◆ WHAT IS BEING ASKED
The answer should consist of each line from the data below that includes "subtitle".

Segment Start: MATERIAL SUPPLIED

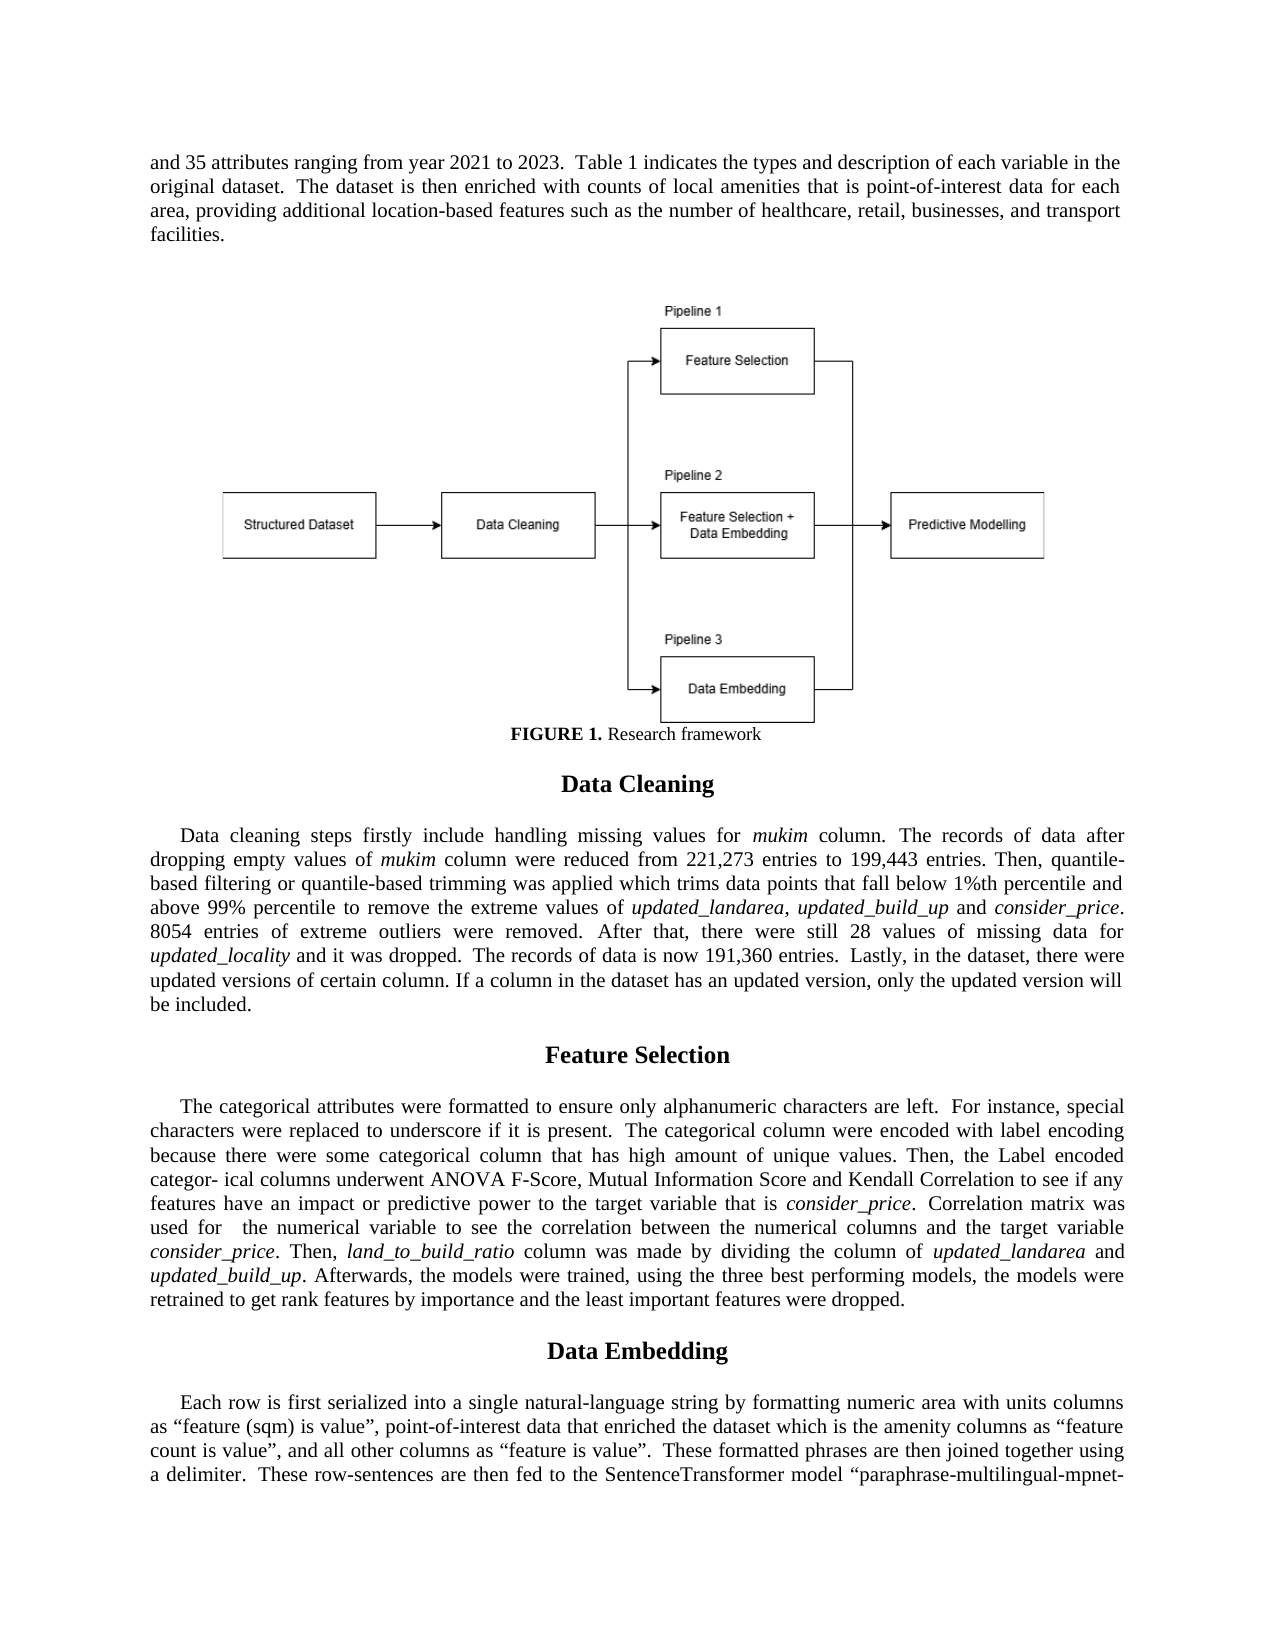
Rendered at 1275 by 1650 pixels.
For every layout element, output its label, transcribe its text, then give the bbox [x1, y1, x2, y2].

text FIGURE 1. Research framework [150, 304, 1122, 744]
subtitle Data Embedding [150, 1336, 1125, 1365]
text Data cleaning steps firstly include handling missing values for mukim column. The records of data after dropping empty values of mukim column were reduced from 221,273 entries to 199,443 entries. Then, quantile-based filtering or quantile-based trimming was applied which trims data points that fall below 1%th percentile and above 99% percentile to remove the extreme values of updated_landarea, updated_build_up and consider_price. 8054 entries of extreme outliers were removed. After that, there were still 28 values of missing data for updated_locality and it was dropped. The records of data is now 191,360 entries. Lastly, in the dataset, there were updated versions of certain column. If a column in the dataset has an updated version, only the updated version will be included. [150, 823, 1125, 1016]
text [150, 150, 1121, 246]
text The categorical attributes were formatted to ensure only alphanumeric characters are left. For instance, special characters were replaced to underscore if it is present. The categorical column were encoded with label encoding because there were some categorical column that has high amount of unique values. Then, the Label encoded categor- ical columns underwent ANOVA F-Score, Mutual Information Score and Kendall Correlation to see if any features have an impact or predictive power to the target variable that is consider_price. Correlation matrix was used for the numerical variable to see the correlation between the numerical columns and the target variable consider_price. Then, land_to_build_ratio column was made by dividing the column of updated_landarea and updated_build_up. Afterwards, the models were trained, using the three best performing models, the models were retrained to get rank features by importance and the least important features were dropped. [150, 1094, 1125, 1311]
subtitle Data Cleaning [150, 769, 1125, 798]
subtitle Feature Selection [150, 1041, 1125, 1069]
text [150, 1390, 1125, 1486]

Segment End: MATERIAL SUPPLIED

◆ ANSWER SPACE
subtitle Data Embedding [150, 1336, 1125, 1365]
subtitle Data Cleaning [150, 769, 1125, 798]
subtitle Feature Selection [150, 1041, 1125, 1069]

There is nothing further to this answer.